Winter pressed the End button, stared at her phone for several seconds, then dialed Gù Brath.
But she quickly pushed End again before it could ring.
She just couldn’t bring herself to ruin everyone’s day. This might be the last birthday the seven of them spent together, so how could she call home in a panic and pull her papa and Robbie away when they were also helpless to do anything?
Matt was still her best hope. He still had his power, didn’t he? Or had he been tapping her pine tree, since it had grown from the root of his own tree? Darn it, she should have been more curious about the source of his energy.

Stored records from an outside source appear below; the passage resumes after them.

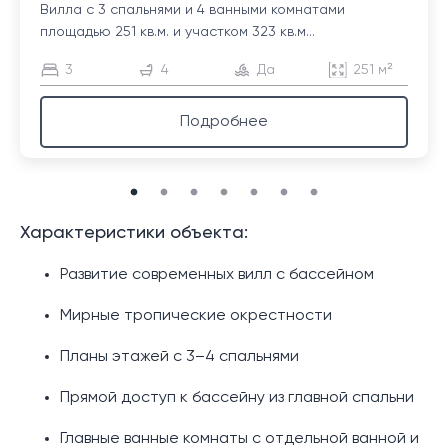
Вилла с 3 спальнями и 4 ванными комнатами
площадью 251 кв.м. и участком 323 кв.м...
3
4
Да
251 м²
Подробнее
Характеристики объекта:
Развитие современных вилл с бассейном
Мирные тропические окрестности
Планы этажей с 3–4 спальнями
Прямой доступ к бассейну из главной спальни
Главные ванные комнаты с отдельной ванной и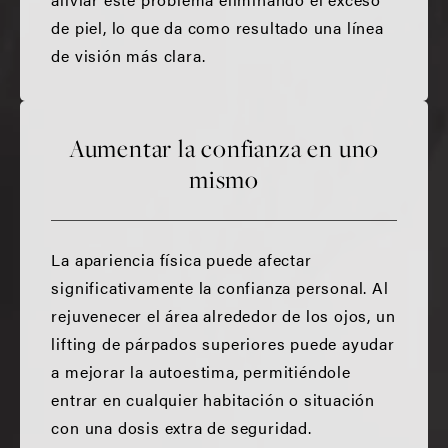
de piel, lo que da como resultado una línea
de visión más clara.
Aumentar la confianza en uno
mismo
La apariencia física puede afectar
significativamente la confianza personal. Al
rejuvenecer el área alrededor de los ojos, un
lifting de párpados superiores puede ayudar
a mejorar la autoestima, permitiéndole
entrar en cualquier habitación o situación
con una dosis extra de seguridad.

And that was when Winter realized exactly where she’d gone wrong. Since the day she’d sat in the cave with her back to Matt and he’d told her his heartbreaking story, all she had thought about was how shecould fix the mess he had made. She’d never once stopped to consider that maybe Matt was the one who needed to do the fixing.
How arrogant she’d been about loving Matt unconditionally. How obsessed she’d become with making everything right, to the point that she’d forgotten about Matt’s very real need to be part of the solution.

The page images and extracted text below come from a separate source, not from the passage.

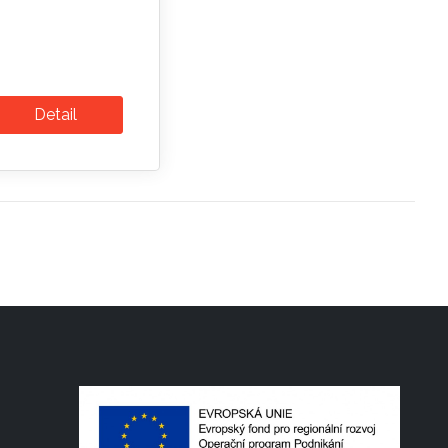
Detail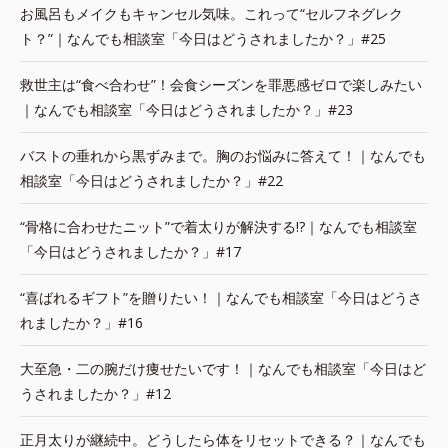
お風呂もメイクもキャンセル気味。これって“セルフネグレク
ト？”｜なんでも相談室「今日はどうされましたか？」#25
救世主は“食べ合わせ”！会食シーズンを罪悪感ゼロで楽しみたい
｜なんでも相談室「今日はどうされましたか？」#23
バストの垂れから黒ずみまで。胸のお悩みに答えて！｜なんでも
相談室「今日はどうされましたか？」#22
“骨格に合わせたニット”で着太りが解決する!?｜なんでも相談室
「今日はどうされましたか？」#17
“喜ばれるギフト”を贈りたい！｜なんでも相談室「今日はどうさ
れましたか？」#16
大至急・二の腕だけ痩せたいです！｜なんでも相談室「今日はど
うされましたか？」#12
正月太りが継続中。どうしたら体をリセットできる？｜なんでも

Darn it, where was that crow when she needed him! Why couldn’t he have explained all this to her in her dream, instead of giving her just enough information to make her think she could right another man’s wrong all by herself? She wasn’t the means to the end, she was only half of the answer! She couldn’t makeMatt find hope; she could only encourage him to look deep within himself to find it again.

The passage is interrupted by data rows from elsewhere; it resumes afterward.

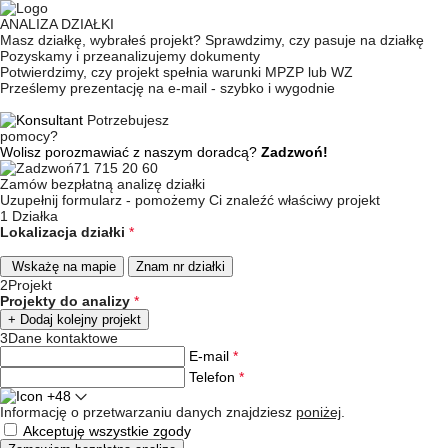
ANALIZA DZIAŁKI
Masz działkę, wybrałeś projekt? Sprawdzimy, czy pasuje na działkę
Pozyskamy i przeanalizujemy dokumenty
Potwierdzimy, czy projekt spełnia warunki MPZP lub WZ
Prześlemy prezentację na e-mail - szybko i wygodnie
Potrzebujesz
pomocy?
Wolisz porozmawiać z naszym doradcą?
Zadzwoń!
71 715 20 60
Zamów bezpłatną analizę działki
Uzupełnij formularz - pomożemy Ci znaleźć właściwy projekt
1
Działka
Lokalizacja działki
*
Wskażę na mapie
Znam nr działki
2
Projekt
Projekty do analizy
*
+ Dodaj kolejny projekt
3
Dane kontaktowe
E-mail
*
Telefon
*
+48
Informację o przetwarzaniu danych znajdziesz
poniżej
.
Akceptuję wszystkie zgody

Winter hugged her pinewood staff to her bosom, closed her eyes, and willed her husband to come back at twicethe speed of sound. Darn it, she needed him right now; he should darn well sense her desperation. That’s what being married was all about. They were a team, and it was going to take the both of them to fix this mess.
She wasn’t giving up. She refused to lose hope. She had her staff and she had Matt, and they had their baby’s future to protect. And if they blew the top off Bear Mountain getting at that accursed energy inside, then by God, that’s exactly what she and Matt would do—together!
Winter stood beside her old Suburban at the Pine Creek airport and held her hand over her racing heart, undecided if it was still pounding from dread or from her record-breaking snowshoe run down the mountain to where she’d parked her truck. But she could finally feel herself calming down as she worked the genes she’d inherited from her mama and weighed the possibilities and probabilities of various courses of action she and Matt could take.
She did have a few good points to consider. For one thing, her staff was still powerful. And Matt’s staff was too, she hoped. Second, the sun was still shining, the earth was still spinning, and the apocalypse hadn’t suddenly arrived with the death of her pine, which only proved her theory that as long as there was life, there was hope. Winter lowered her hand from her heart to her belly as she came to her third and most positive point: the future was growing inside her, and Winter knew Matt would help her move heaven and earth to protect their child.
The odds were in their favor, Winter decided, and just as soon as her husband got back they would head up to the cliff on Bear Mountain. And there Winter would call on the genes she’d inherited from her papa, and combine her warrior’s heart with Matt’s to vanquish once and for all the energy bent on destroying them.
Winter shaded her eyes to see the sleek jet setting up for a landing, and snorted at the irony of it all. It appeared that it mattered naught if Providence was hoping to bring feminine thinking to the forefront; it was still going to take a fierce battle to win the war.